Posted in Blog, News  
Monday, August 10, 2020


If you are thinking about truck driving for a career, we have some information that might interest you.

What is the difference between live load and drop-and-hook? Which is easier and results in better earnings for a truck driver? What does NTB offer for its drivers?


Drop-and-hook trailers are scheduled to be loaded prior to the driver arriving for pick up, which results in less time spent waiting as the driver doesn't need to wait for his trailer to be loaded or unloaded. 

Some shippers or receivers require the drop to be in the same door as the trailer they are taking. This would require a double drop/hook. But while this method requires a bit more exercise of the driver, it is still faster than a live load or unload. Some companies are so expansive that the trailer being dropped and the one being picked up are at different facilities. 

While there are factors that can delay a drop and hook (trailer behind another, shipper running behind, etc.) it is the most expedient way to get a driver back on the road earning money.

Preloaded trailers also allow the driver to come in at a time that may be more convenient as there is no set dock appointment to make, relieving the stress of potentially arriving too late and being turned away.

When drop-and-hook is working properly, i.e., a loaded trailer is ready and free of obstacles for hooking to the fifth wheel, it is a very efficient and profitable way of moving freight.

Live Load 

At a live load or unload facility, the driver normally must make a specific appointment time.  Once they are to the dock they must wait for the loader or unloaders to complete their job moving the freight on or off their trailer. A rare few vendors can do this in 30-45 minutes, but many can take up to 2 or more hours. While the driver sits, his work clock still ticks off the minutes and hours of their day. This time waiting costs the driver and the company money.  While NTB does offer detention pay, it is far more profitable for everyone to keep the driver moving. 

Some Common Challenges

One challenge with drop-and-hook is learning how to line up the fifth wheel with the kingpin. This is a skill that when repeated a few times becomes natural, but it takes some practice before it becomes instinctive. For a new driver, use your mirrors, learn where the rear tires should be in relation to the width of the trailer, and GOAL – Get Out And Look. If you need some help with this one as you are getting started, keep in mind that other drivers are often willing to lend a hand and a set of eyes as you get used to this task.

Additionally, many facilities are not big enough to have multiple trailers sitting around their yard. Vendors who offer drop/hook also require a switcher or "yard dog" for moving the trailer in and out of the doors. Drop trailers are a substantial cost commitment for the trucking company as they need twice or three times the trailers at a drop and hook facility.

> _RECORDS SHOWN_:

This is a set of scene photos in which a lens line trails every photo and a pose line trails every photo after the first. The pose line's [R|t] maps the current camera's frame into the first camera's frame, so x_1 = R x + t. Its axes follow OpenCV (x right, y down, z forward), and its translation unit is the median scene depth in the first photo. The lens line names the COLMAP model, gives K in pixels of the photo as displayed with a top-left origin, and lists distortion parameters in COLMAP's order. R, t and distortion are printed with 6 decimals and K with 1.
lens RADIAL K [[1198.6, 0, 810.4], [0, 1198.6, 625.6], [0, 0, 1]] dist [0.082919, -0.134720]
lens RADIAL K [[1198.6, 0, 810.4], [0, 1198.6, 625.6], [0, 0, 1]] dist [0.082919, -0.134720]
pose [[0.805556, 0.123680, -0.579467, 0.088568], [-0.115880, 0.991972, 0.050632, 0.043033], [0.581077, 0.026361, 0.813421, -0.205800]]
==
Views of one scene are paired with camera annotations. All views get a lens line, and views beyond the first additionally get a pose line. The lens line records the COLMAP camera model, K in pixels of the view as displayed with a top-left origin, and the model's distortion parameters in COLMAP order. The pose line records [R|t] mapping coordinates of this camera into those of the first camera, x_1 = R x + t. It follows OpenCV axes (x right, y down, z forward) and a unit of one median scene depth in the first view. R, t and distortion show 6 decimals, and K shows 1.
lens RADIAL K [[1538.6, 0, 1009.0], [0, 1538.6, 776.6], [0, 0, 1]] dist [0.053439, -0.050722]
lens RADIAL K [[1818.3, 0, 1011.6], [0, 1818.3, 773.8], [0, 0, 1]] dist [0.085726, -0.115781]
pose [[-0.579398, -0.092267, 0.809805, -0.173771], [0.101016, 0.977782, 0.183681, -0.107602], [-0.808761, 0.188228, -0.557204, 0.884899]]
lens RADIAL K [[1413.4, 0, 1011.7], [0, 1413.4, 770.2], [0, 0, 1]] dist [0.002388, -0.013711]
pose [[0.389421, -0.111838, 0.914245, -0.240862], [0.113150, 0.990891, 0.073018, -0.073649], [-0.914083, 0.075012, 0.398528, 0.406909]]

> _YOUR TASK_:
Condense the paragraph of the trucking post that begins "At a live load or unload facility" into a short bulleted list that keeps its main facts.

> _EXPECTED ANSWER_:
- At live load or unload facilities, drivers usually need a specific appointment time.
- At the dock, the driver waits while loaders or unloaders move freight on or off the trailer.
- A rare few vendors finish in 30–45 minutes, but many take 2 hours or more.
- The driver's work clock keeps running during the wait, which costs the driver and the company money.
- NTB offers detention pay, but keeping the driver moving is far more profitable for everyone.